The most common method of categorizing beer is by the behavior of the yeast used in the fermentation process. In this method of categorizing, beers using a fast-acting yeast which leaves behind residual sugars are termed "ales", while beers using a slower-acting yeast, fermented at lower temperatures, which removes most of the sugars, leaving a clean, dry beer, are termed "lagers". Differences between some ales and lagers can be difficult to categorize.
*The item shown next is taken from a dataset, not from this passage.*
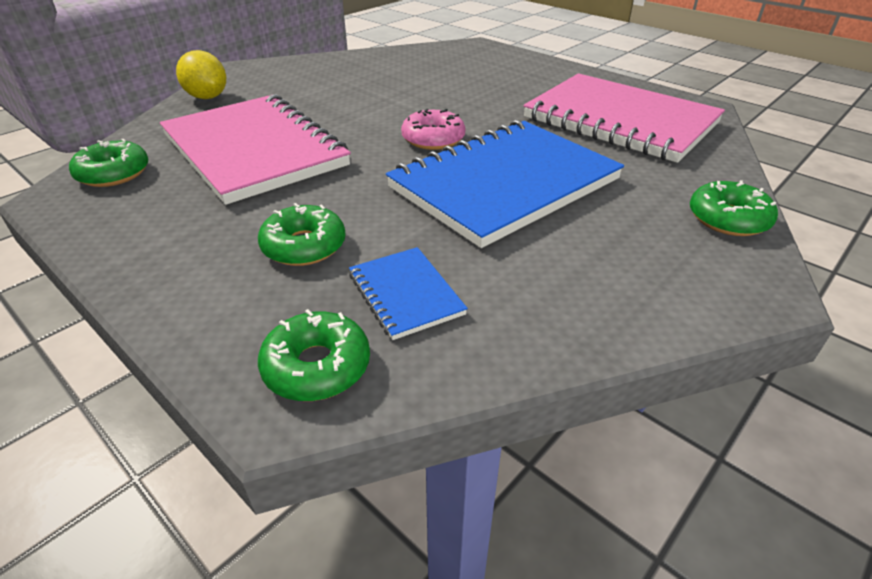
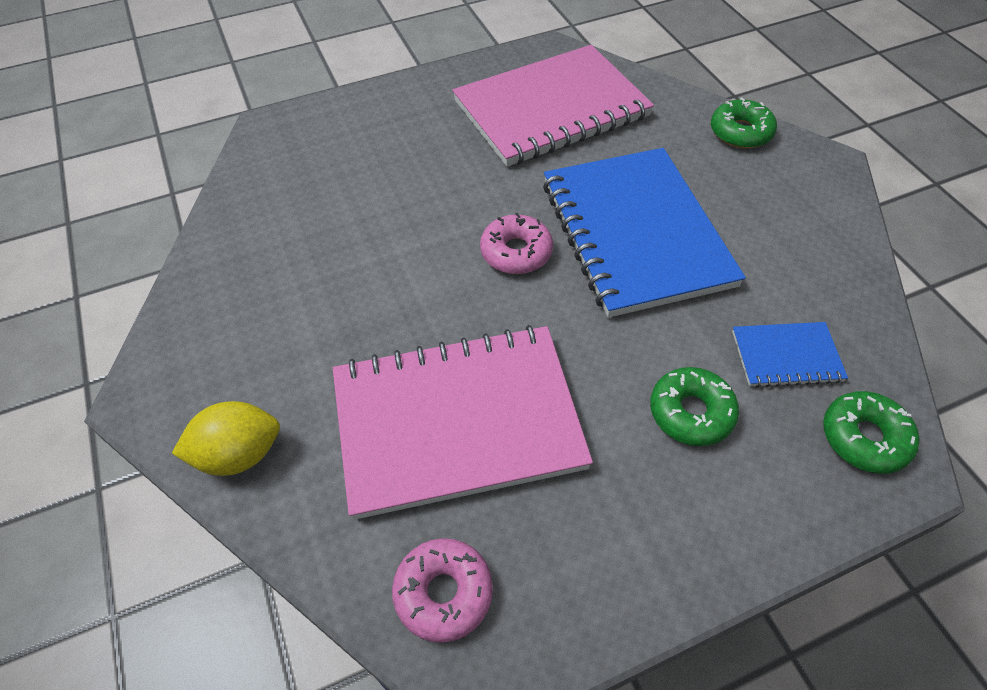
camera: 65 degrees left, 15 degrees up
green donut [69,139,148,187] -> pink donut [392,538,493,643]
Here are the general characteristics of the two main types, which are further subdivided into several categories:
Ales generally use top fermenting yeast. This means that the yeast floats on the surface for the first few days and then settles on the bottom. Ales ferment at warmer temperatures (65-75°F) over a relatively short period of time. Ales have a wide variety of colors, aromas, tastes and strengths. Porters, stouts and Weizens are subcategories of Ale.
Lagers use bottom fermenting yeast, which does not float to the surface before settling. Lagers ferment at cooler temperatures (46-55°F) and are stored over several weeks. The cooler temperature and aging impart smoother, more subtle flavors and aromas than most ales. Your common American Pilsners, such as Miller, Coors, Rolling Rock, etc., are a sub-category of Lager beer.
There is a third type of beer far less common than Ales or Lagers, called Lambic. True Lambic is only brewed in the Payottenland region of Belgium. In Ales and Lagers the yeast is specially cultivated for fermentation. Lambic is exposed to open air instead, and fermented by naturally-occurring wild yeast.